### Work order
Exact transcription, pictures omitted: begin at the top line of the records below and end with the line bearing "Localize all labels, symbols".

### Data for analysis
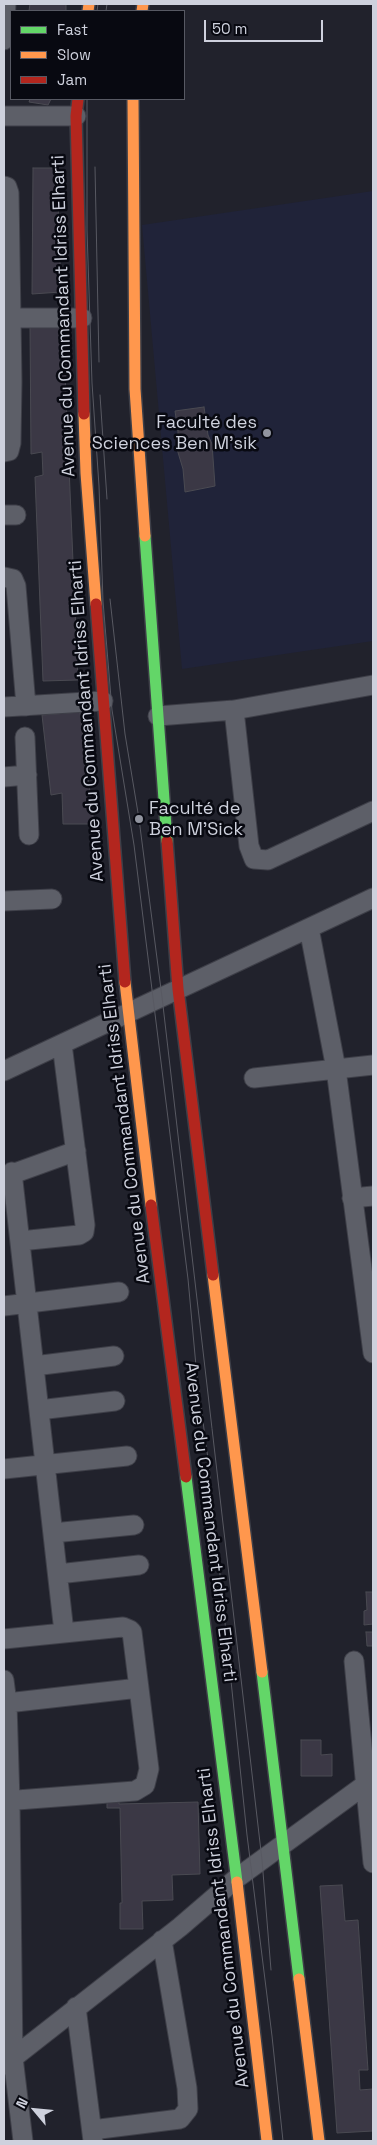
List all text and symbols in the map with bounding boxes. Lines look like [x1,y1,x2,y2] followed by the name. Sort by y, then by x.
[10,10,185,100] legend
[207,10,326,42] scale bar
[212,19,247,38] text: 50 m
[57,20,88,39] text: Fast
[57,45,91,64] text: Slow
[57,70,87,89] text: Jam
[48,155,80,477] street label: Avenue du Commandant Idriss Elharti
[92,412,257,454] place label: Faculté des Sciences Ben M'sik
[261,427,273,439] marker: Faculté des Sciences Ben M'sik
[65,560,109,882] street label: Avenue du Commandant Idriss Elharti
[149,798,243,841] place label: Faculté de Ben M'Sick
[133,813,145,825] marker: Faculté de Ben M'Sick
[95,963,155,1285] street label: Avenue du Commandant Idriss Elharti
[180,1361,240,1683] street label: Avenue du Commandant Idriss Elharti
[194,1767,254,2089] street label: Avenue du Commandant Idriss Elharti
[10,2085,60,2135] north arrow
[12,2095,32,2111] text: N

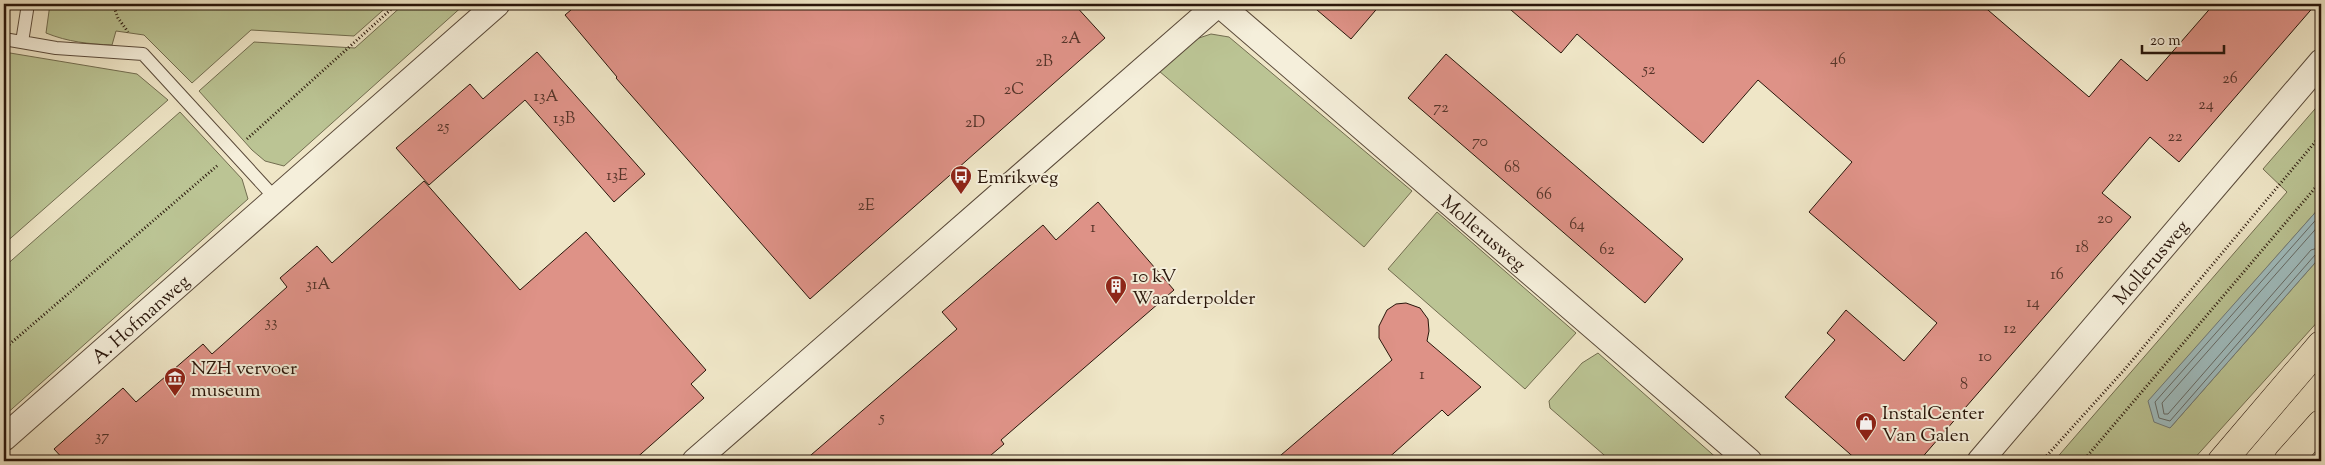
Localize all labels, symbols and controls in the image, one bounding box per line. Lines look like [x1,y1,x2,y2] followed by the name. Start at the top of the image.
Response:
[2142,22,2225,54] scale bar
[1061,28,1081,51] house number: 2A
[2150,31,2181,52] text: 20 m
[1830,49,1846,72] house number: 46
[1035,51,1053,74] house number: 2B
[1642,59,1656,82] house number: 52
[2222,68,2238,91] house number: 26
[1004,79,1024,102] house number: 2C
[534,86,558,109] house number: 13A
[2198,94,2214,117] house number: 24
[1433,97,1449,120] house number: 72
[553,108,575,131] house number: 13B
[965,112,985,135] house number: 2D
[437,116,450,139] house number: 25
[2168,126,2183,149] house number: 22
[1472,131,1488,154] house number: 70
[1504,157,1520,180] house number: 68
[949,164,973,195] bus stop icon: Emrikweg
[606,165,628,188] house number: 13E
[977,165,1058,192] place label: Emrikweg
[1536,184,1552,207] house number: 66
[1434,190,1531,279] street label: Mollerusweg
[857,195,875,218] house number: 2E
[2097,208,2113,231] house number: 20
[1569,214,1585,237] house number: 64
[2108,215,2196,312] street label: Mollerusweg
[1090,217,1096,240] house number: 1
[2075,237,2089,260] house number: 18
[1599,239,1615,262] house number: 62
[1132,264,1255,313] place label: 10 kV Waarderpolder
[2050,264,2064,287] house number: 16
[86,269,197,371] street label: A. Hofmanweg
[306,274,330,297] house number: 31A
[1104,274,1128,305] building icon: 10 kV Waarderpolder
[2026,292,2040,315] house number: 14
[265,312,277,335] house number: 33
[2004,318,2017,341] house number: 12
[1978,346,1992,369] house number: 10
[191,356,297,405] place label: NZH vervoer museum
[1419,364,1425,387] house number: 1
[163,366,187,397] museum icon: NZH vervoer museum
[1960,374,1968,397] house number: 8
[1882,401,1984,450] place label: InstalCenter Van Galen
[878,407,885,430] house number: 5
[1854,411,1878,442] shop icon: InstalCenter Van Galen
[95,426,109,449] house number: 37

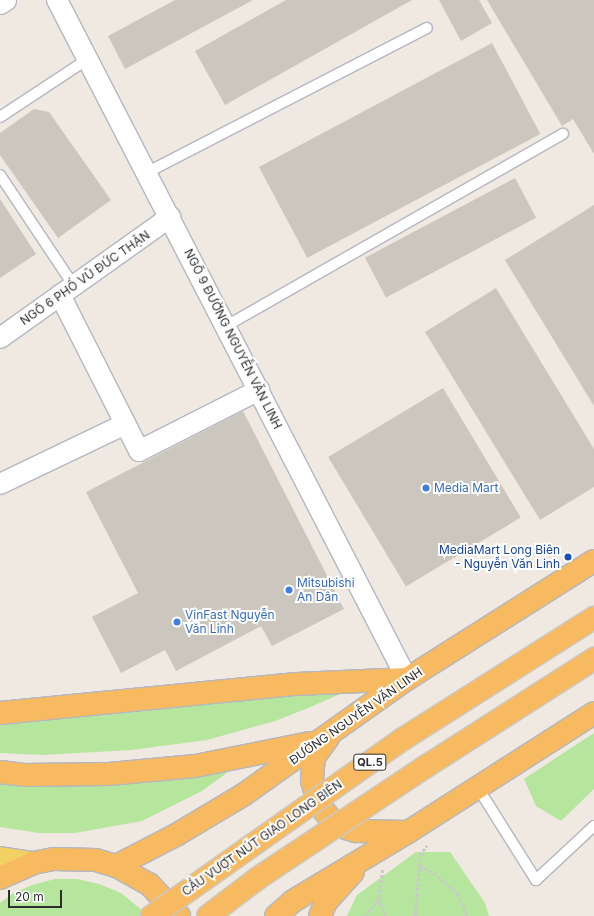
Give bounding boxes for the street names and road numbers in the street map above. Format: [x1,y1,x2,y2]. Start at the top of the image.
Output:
street label: NGÕ 6 PHỐ VŨ ĐỨC THẬN [17,228,153,328]
street label: NGÕ 9 ĐƯỜNG NGUYỄN VĂN LINH [181,247,285,431]
street label: ĐƯỜNG NGUYỄN VĂN LINH [287,665,425,767]
road number: QL.5 [353,753,387,771]
street label: CẦU VƯỢT NÚT GIAO LONG BIÊN [179,777,345,899]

### Answer area
List all text and symbols in the map with bounding boxes. Lines look like [x1,y1,x2,y2] followed by the name. Sort by y, then by x.
[10,10,185,100] legend
[207,10,326,42] scale bar
[212,19,247,38] text: 50 m
[57,20,88,39] text: Fast
[57,45,91,64] text: Slow
[57,70,87,89] text: Jam
[48,155,80,477] street label: Avenue du Commandant Idriss Elharti
[92,412,257,454] place label: Faculté des Sciences Ben M'sik
[261,427,273,439] marker: Faculté des Sciences Ben M'sik
[65,560,109,882] street label: Avenue du Commandant Idriss Elharti
[149,798,243,841] place label: Faculté de Ben M'Sick
[133,813,145,825] marker: Faculté de Ben M'Sick
[95,963,155,1285] street label: Avenue du Commandant Idriss Elharti
[180,1361,240,1683] street label: Avenue du Commandant Idriss Elharti
[194,1767,254,2089] street label: Avenue du Commandant Idriss Elharti
[10,2085,60,2135] north arrow
[12,2095,32,2111] text: N

Localize all labels, symbols and controls in the image, one bounding box per line. Lines look like [x1,y1,x2,y2] followed by the name. Start at the top of the image.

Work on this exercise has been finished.